What is a Laser?


Laser is an acronym for Light Amplification by Stimulated Emission of Radiation. The term originally referred to devices capable of emitting monochromatic (or near-monochromatic) light. As the devices developed and entered into almost every type industry, the term laser began to refer to the beam of light itself as well as the apparatus that created it. Later use of the word as an adjective, as well as the acronym reduction from "LASER" to "laser", have cemented the word as a common term in everyday speech.

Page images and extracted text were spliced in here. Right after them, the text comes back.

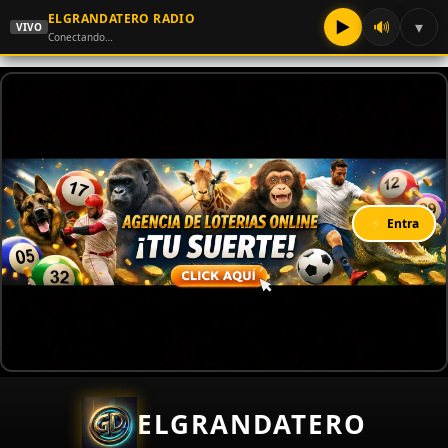
ELGRANDATERO RADIO
▶
🔊
▾
VIVO
Conectando…
⚡ Entra
ELGRANDATERO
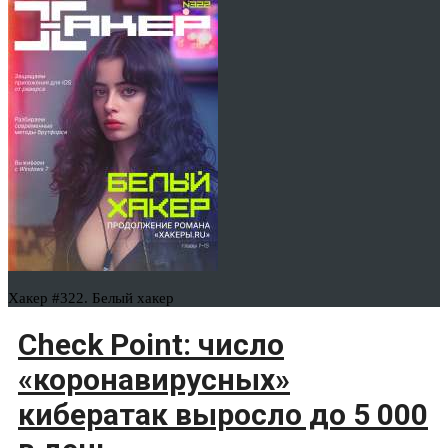
Хакер #322. Белый хакер
Check Point: число
«коронавирусных»
кибератак выросло до 5 000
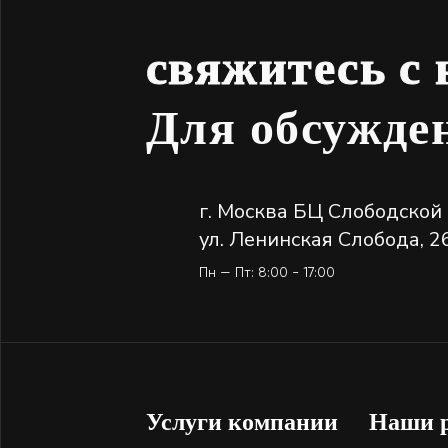
свяжитесь с
Для обсужд
г. Москва БЦ Слободской
ул. Ленинская Слобода, 2
Пн — Пт: 8:00 - 17:00
Услуги компании
Наши 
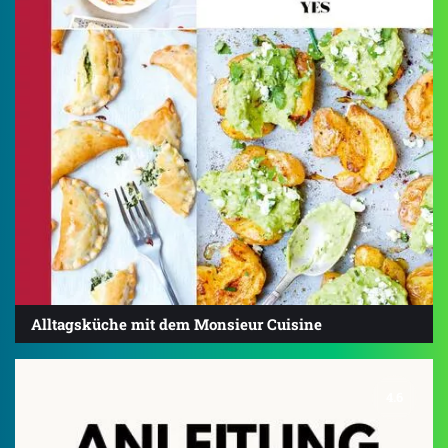
Alltagsküche mit dem Monsieur Cuisine
4.6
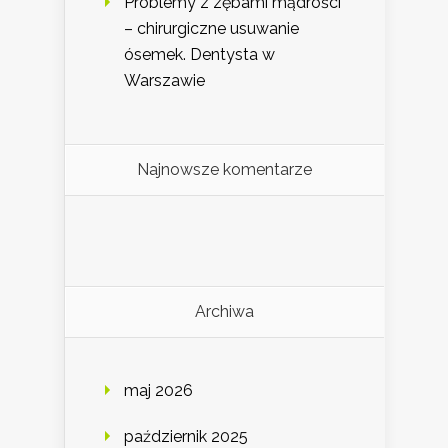
Problemy z zębami mądrości
– chirurgiczne usuwanie
ósemek. Dentysta w
Warszawie
Najnowsze komentarze
Archiwa
maj 2026
październik 2025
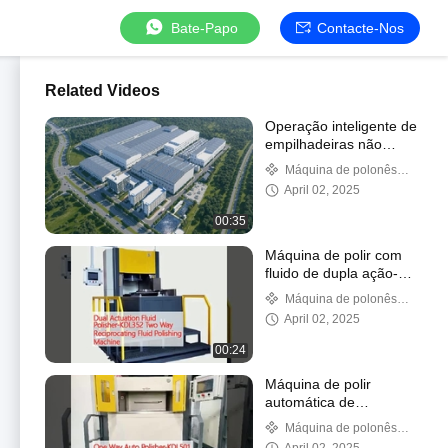
Bate-Papo
Contacte-Nos
Related Videos
Operação inteligente de
empilhadeiras não
tripuladas
Máquina de polonês
automática
April 02, 2025
00:35
Máquina de polir com
fluido de dupla ação-
KDL352
Máquina de polonês
automática
April 02, 2025
00:24
Máquina de polir
automática de
circulação automática
Máquina de polonês
de sentido único
automática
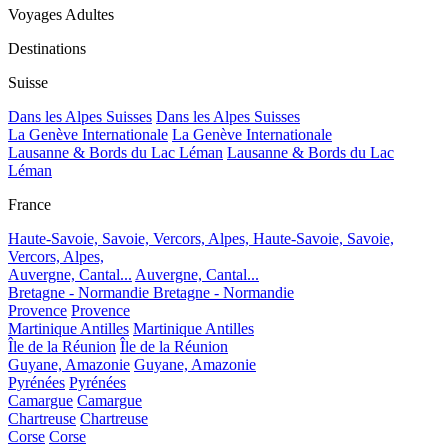
Voyages Adultes
Destinations
Suisse
Dans les Alpes Suisses
Dans les Alpes Suisses
La Genève Internationale
La Genève Internationale
Lausanne & Bords du Lac Léman
Lausanne & Bords du Lac
Léman
France
Haute-Savoie, Savoie, Vercors, Alpes,
Haute-Savoie, Savoie,
Vercors, Alpes,
Auvergne, Cantal...
Auvergne, Cantal...
Bretagne - Normandie
Bretagne - Normandie
Provence
Provence
Martinique Antilles
Martinique Antilles
Île de la Réunion
Île de la Réunion
Guyane, Amazonie
Guyane, Amazonie
Pyrénées
Pyrénées
Camargue
Camargue
Chartreuse
Chartreuse
Corse
Corse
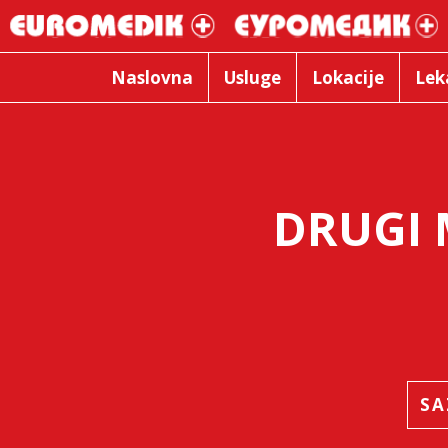
Naslovna
Usluge
Lokacije
Lek
DRUGI 
SA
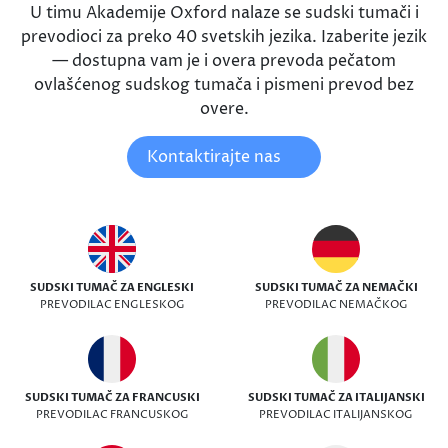
U timu Akademije Oxford nalaze se sudski tumači i
prevodioci za preko 40 svetskih jezika. Izaberite jezik
— dostupna vam je i overa prevoda pečatom
ovlašćenog sudskog tumača i pismeni prevod bez
overe.
Kontaktirajte nas
SUDSKI TUMAČ ZA ENGLESKI
SUDSKI TUMAČ ZA NEMAČKI
PREVODILAC ENGLESKOG
PREVODILAC NEMAČKOG
SUDSKI TUMAČ ZA FRANCUSKI
SUDSKI TUMAČ ZA ITALIJANSKI
PREVODILAC FRANCUSKOG
PREVODILAC ITALIJANSKOG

Although lasers enable industry to produce products that otherwise could not be produced, they are more often used in much less critical roles. Most industry use of lasers are in operations that can be done by other means. However, lasers are often cheaper, more reliable, and safer than other technologies. Delicate surgical procedures, especially eye surgery, are a prime example of a laser's precision being put to use. Laser eye surgery is safer, less painful to the patient, and has a shorter recovery period as compared to traditional scalpel surgery. Laser hair removal is more permanent, and less traumatic, than shaving or body waxing. Modern laser printers are faster, more efficient, and produce sharper results than conventional ink jet, solid ink, or dye-sublimation printers. Laser parking sensors help us park our cars, and laser pointers help us aim our attention and our weapons. Laser discs store more music than the formats they replace, and laser mice are more accurate and comfortable than their mechanical-ball counterparts.

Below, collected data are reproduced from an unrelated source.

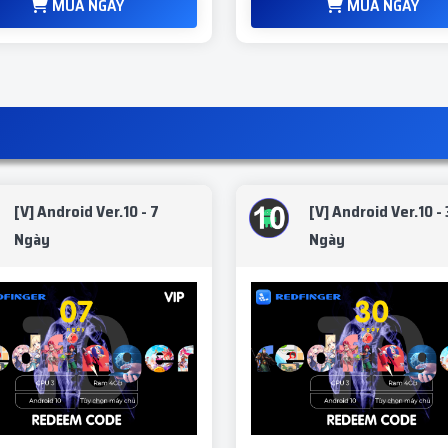
MUA NGAY
MUA NGAY
[V] Android Ver.10 - 7
[V] Android Ver.10 -
Ngày
Ngày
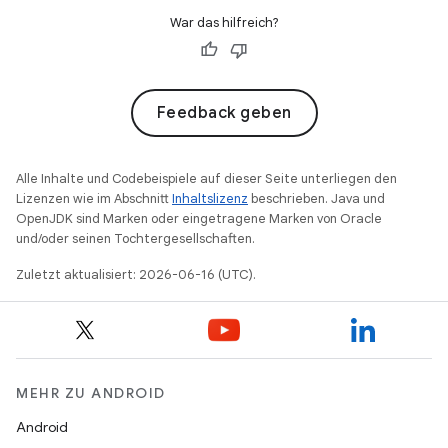
War das hilfreich?
Feedback geben
Alle Inhalte und Codebeispiele auf dieser Seite unterliegen den
Lizenzen wie im Abschnitt
Inhaltslizenz
beschrieben. Java und
OpenJDK sind Marken oder eingetragene Marken von Oracle
und/oder seinen Tochtergesellschaften.
Zuletzt aktualisiert: 2026-06-16 (UTC).
MEHR ZU ANDROID
Android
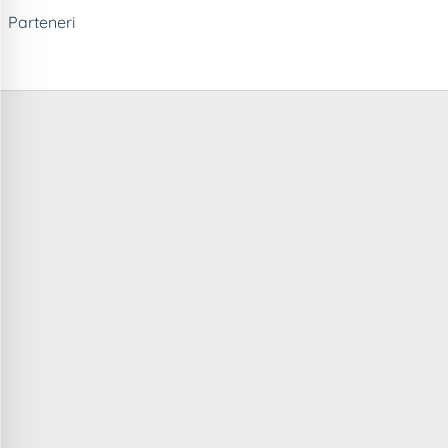
Parteneri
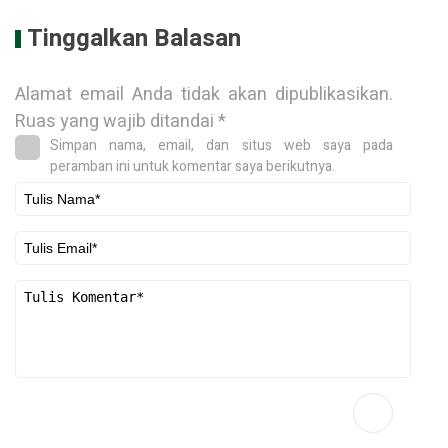
Tinggalkan Balasan
Alamat email Anda tidak akan dipublikasikan.
Ruas yang wajib ditandai
*
Simpan nama, email, dan situs web saya pada
peramban ini untuk komentar saya berikutnya.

In addition to these roles, lasers have enabled new devices and methods that do in fact rely upon them exclusively. Laser engraving techniques offer precision that traditional etching methods cannot match. Additionally, lasers can engrave rough or uneven surfaces, a job that chemical etching cannot do. Laser cutters can work continuously, with little to no noise and no wear. Thus, factories can reduce downtime and maintenance costs. Digital optical disks such as CDs, DVDs, and Blu-Ray discs rely upon the laser's precision to store huge quantities of data in small spaces. Every field, from medicine to entertainment to the military, have found a use for lasers. Not bad for an invention that was once termed "a solution looking for a problem".